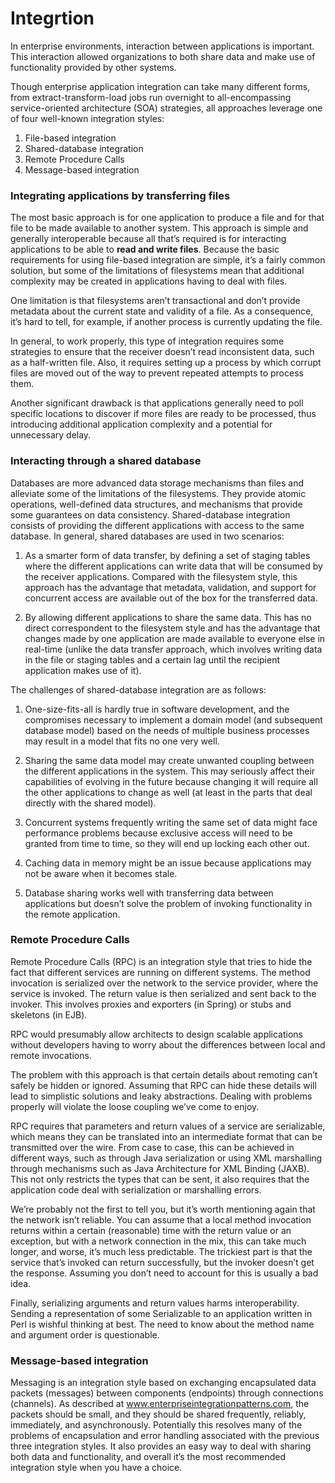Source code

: # Integrtion


In enterprise environments, interaction between applications is important. This interaction allowed organizations to both share data and make use of functionality provided by other systems. 

Though enterprise application integration can take many different forms, from extract-transform-load jobs run overnight to all-encompassing service-oriented architecture (SOA) strategies, all approaches leverage one of four well-known integration
styles:

1. File-based integration
2. Shared-database integration
3. Remote Procedure Calls
4. Message-based integration

### Integrating applications by transferring files

The most basic approach is for one application to produce a file and for that file to be made available to another system. This approach is simple and generally interoperable because all that’s required is for interacting applications to be able to **read and write files**. Because the basic requirements for using file-based integration are simple, it’s a fairly common solution, but some of the limitations of filesystems mean that additional complexity may be created in applications having to deal with files.

One limitation is that filesystems aren’t transactional and don’t provide metadata about the current state and validity of a file. As a consequence, it’s hard to tell, for example, if another process is currently updating the file. 

In general, to work properly, this type of integration requires some strategies to ensure that the receiver doesn’t read inconsistent data, such as a half-written file. Also, it requires setting up a process by which corrupt files are moved out of the way to prevent repeated attempts to process them. 

Another significant drawback is that applications generally need to poll specific locations to discover if more files are ready to be processed, thus introducing additional application complexity and a potential for unnecessary delay.


### Interacting through a shared database

Databases are more advanced data storage mechanisms than files and alleviate some of the limitations of the filesystems. They provide atomic operations, well-defined data structures, and mechanisms that provide some guarantees on data consistency. Shared-database integration consists of providing the different applications with access to the same database. In general, shared databases are used in two scenarios:

1.  As a smarter form of data transfer, by defining a set of staging tables where the different applications can write data that will be consumed by the receiver applications. Compared with the filesystem style, this approach has the advantage that metadata, validation, and support for concurrent access are available out of the box for the transferred data.
  
2. By allowing different applications to share the same data. This has no direct correspondent to the filesystem style and has the advantage that changes made by one application are made available to everyone else in real-time (unlike the data transfer approach, which involves writing data in the file or staging tables and a certain lag until the recipient application makes use of it).

The challenges of shared-database integration are as follows:

1. One-size-fits-all is hardly true in software development, and the compromises necessary to implement a domain model (and subsequent database model) based on the needs of multiple business processes may result in a model that fits no one very well.

2. Sharing the same data model may create unwanted coupling between the different applications in the system. This may seriously affect their capabilities of evolving in the future because changing it will require all the other applications to change as well (at least in the parts that deal directly with the shared model).

3. Concurrent systems frequently writing the same set of data might face performance problems because exclusive access will need to be granted from time to time, so they will end up locking each other out.

4. Caching data in memory might be an issue because applications may not be aware when it becomes stale.

5. Database sharing works well with transferring data between applications but doesn’t solve the problem of invoking functionality in the remote application.


### Remote Procedure Calls

Remote Procedure Calls (RPC) is an integration style that tries to hide the fact that different services are running on different systems. The method invocation is serialized over the network to the service provider, where the service is invoked. The return value is then serialized and sent back to the invoker. This involves proxies and exporters (in Spring) or stubs and skeletons (in EJB). 

RPC would presumably allow architects to design scalable applications without developers having to worry about the differences between local and remote invocations.

The problem with this approach is that certain details about remoting can’t safely be hidden or ignored. Assuming that RPC can hide these details will lead to simplistic solutions and leaky abstractions. Dealing with problems properly will violate the
loose coupling we’ve come to enjoy.

RPC requires that parameters and return values of a service are serializable, which means they can be translated into an intermediate format that can be transmitted over the wire. From case to case, this can be achieved in different ways, such as through Java serialization or using XML marshalling through mechanisms such as Java Architecture for XML Binding (JAXB). This not only restricts the types that can be sent, it also requires that the application code deal with serialization or marshalling errors.

We’re probably not the first to tell you, but it’s worth mentioning again that the network isn’t reliable. You can assume that a local method invocation returns within a certain (reasonable) time with the return value or an exception, but with a network
connection in the mix, this can take much longer, and worse, it’s much less predictable. The trickiest part is that the service that’s invoked can return successfully, but the invoker doesn’t get the response. Assuming you don’t need to account for this is
usually a bad idea.

Finally, serializing arguments and return values harms interoperability. Sending a representation of some Serializable to an application written in Perl is wishful thinking at best. The need to know about the method name and argument order is
questionable.


### Message-based integration

Messaging is an integration style based on exchanging encapsulated data packets (messages) between components (endpoints) through connections (channels). As described at www.enterpriseintegrationpatterns.com, the packets should be small, and they should be shared frequently, reliably, immediately, and asynchronously. Potentially this resolves many of the problems of encapsulation and error handling associated with the previous three integration styles. It also provides an easy way to deal with sharing both data and functionality, and overall it’s the most recommended integration style when you have a choice.



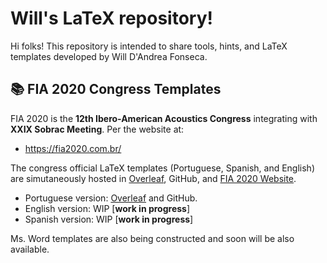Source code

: # Will's LaTeX repository!

Hi folks! This repository is intended to share tools, hints, and LaTeX templates developed by Will D'Andrea Fonseca.

##   :books: FIA 2020 Congress Templates
FIA 2020 is the **12th  Ibero-American Acoustics Congress** integrating with **XXIX Sobrac Meeting**.
Per the website at:
 - https://fia2020.com.br/

The congress official LaTeX templates (Portuguese, Spanish, and English) are simutaneously hosted in [Overleaf](https://www.overleaf.com/), GitHub, and [FIA 2020 Website](https://fia2020.com.br/).    


 - Portuguese version: [Overleaf](https://www.overleaf.com/read/rnfjxkknksnd) and GitHub.
 - English version: WIP [**work in progress**]
- Spanish version: WIP [**work in progress**]

Ms. Word templates are also being constructed and soon will be also available.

→ ACTIVITY
Write out the whole listing again, exactly, with no pictures.

→ TASK SOLUTION
Source code

: # Integrtion


In enterprise environments, interaction between applications is important. This interaction allowed organizations to both share data and make use of functionality provided by other systems. 

Though enterprise application integration can take many different forms, from extract-transform-load jobs run overnight to all-encompassing service-oriented architecture (SOA) strategies, all approaches leverage one of four well-known integration
styles:

1. File-based integration
2. Shared-database integration
3. Remote Procedure Calls
4. Message-based integration

### Integrating applications by transferring files

The most basic approach is for one application to produce a file and for that file to be made available to another system. This approach is simple and generally interoperable because all that’s required is for interacting applications to be able to **read and write files**. Because the basic requirements for using file-based integration are simple, it’s a fairly common solution, but some of the limitations of filesystems mean that additional complexity may be created in applications having to deal with files.

One limitation is that filesystems aren’t transactional and don’t provide metadata about the current state and validity of a file. As a consequence, it’s hard to tell, for example, if another process is currently updating the file. 

In general, to work properly, this type of integration requires some strategies to ensure that the receiver doesn’t read inconsistent data, such as a half-written file. Also, it requires setting up a process by which corrupt files are moved out of the way to prevent repeated attempts to process them. 

Another significant drawback is that applications generally need to poll specific locations to discover if more files are ready to be processed, thus introducing additional application complexity and a potential for unnecessary delay.


### Interacting through a shared database

Databases are more advanced data storage mechanisms than files and alleviate some of the limitations of the filesystems. They provide atomic operations, well-defined data structures, and mechanisms that provide some guarantees on data consistency. Shared-database integration consists of providing the different applications with access to the same database. In general, shared databases are used in two scenarios:

1.  As a smarter form of data transfer, by defining a set of staging tables where the different applications can write data that will be consumed by the receiver applications. Compared with the filesystem style, this approach has the advantage that metadata, validation, and support for concurrent access are available out of the box for the transferred data.
  
2. By allowing different applications to share the same data. This has no direct correspondent to the filesystem style and has the advantage that changes made by one application are made available to everyone else in real-time (unlike the data transfer approach, which involves writing data in the file or staging tables and a certain lag until the recipient application makes use of it).

The challenges of shared-database integration are as follows:

1. One-size-fits-all is hardly true in software development, and the compromises necessary to implement a domain model (and subsequent database model) based on the needs of multiple business processes may result in a model that fits no one very well.

2. Sharing the same data model may create unwanted coupling between the different applications in the system. This may seriously affect their capabilities of evolving in the future because changing it will require all the other applications to change as well (at least in the parts that deal directly with the shared model).

3. Concurrent systems frequently writing the same set of data might face performance problems because exclusive access will need to be granted from time to time, so they will end up locking each other out.

4. Caching data in memory might be an issue because applications may not be aware when it becomes stale.

5. Database sharing works well with transferring data between applications but doesn’t solve the problem of invoking functionality in the remote application.


### Remote Procedure Calls

Remote Procedure Calls (RPC) is an integration style that tries to hide the fact that different services are running on different systems. The method invocation is serialized over the network to the service provider, where the service is invoked. The return value is then serialized and sent back to the invoker. This involves proxies and exporters (in Spring) or stubs and skeletons (in EJB). 

RPC would presumably allow architects to design scalable applications without developers having to worry about the differences between local and remote invocations.

The problem with this approach is that certain details about remoting can’t safely be hidden or ignored. Assuming that RPC can hide these details will lead to simplistic solutions and leaky abstractions. Dealing with problems properly will violate the
loose coupling we’ve come to enjoy.

RPC requires that parameters and return values of a service are serializable, which means they can be translated into an intermediate format that can be transmitted over the wire. From case to case, this can be achieved in different ways, such as through Java serialization or using XML marshalling through mechanisms such as Java Architecture for XML Binding (JAXB). This not only restricts the types that can be sent, it also requires that the application code deal with serialization or marshalling errors.

We’re probably not the first to tell you, but it’s worth mentioning again that the network isn’t reliable. You can assume that a local method invocation returns within a certain (reasonable) time with the return value or an exception, but with a network
connection in the mix, this can take much longer, and worse, it’s much less predictable. The trickiest part is that the service that’s invoked can return successfully, but the invoker doesn’t get the response. Assuming you don’t need to account for this is
usually a bad idea.

Finally, serializing arguments and return values harms interoperability. Sending a representation of some Serializable to an application written in Perl is wishful thinking at best. The need to know about the method name and argument order is
questionable.


### Message-based integration

Messaging is an integration style based on exchanging encapsulated data packets (messages) between components (endpoints) through connections (channels). As described at www.enterpriseintegrationpatterns.com, the packets should be small, and they should be shared frequently, reliably, immediately, and asynchronously. Potentially this resolves many of the problems of encapsulation and error handling associated with the previous three integration styles. It also provides an easy way to deal with sharing both data and functionality, and overall it’s the most recommended integration style when you have a choice.



Source code

: # Will's LaTeX repository!

Hi folks! This repository is intended to share tools, hints, and LaTeX templates developed by Will D'Andrea Fonseca.

##   :books: FIA 2020 Congress Templates
FIA 2020 is the **12th  Ibero-American Acoustics Congress** integrating with **XXIX Sobrac Meeting**.
Per the website at:
 - https://fia2020.com.br/

The congress official LaTeX templates (Portuguese, Spanish, and English) are simutaneously hosted in [Overleaf](https://www.overleaf.com/), GitHub, and [FIA 2020 Website](https://fia2020.com.br/).    


 - Portuguese version: [Overleaf](https://www.overleaf.com/read/rnfjxkknksnd) and GitHub.
 - English version: WIP [**work in progress**]
- Spanish version: WIP [**work in progress**]

Ms. Word templates are also being constructed and soon will be also available.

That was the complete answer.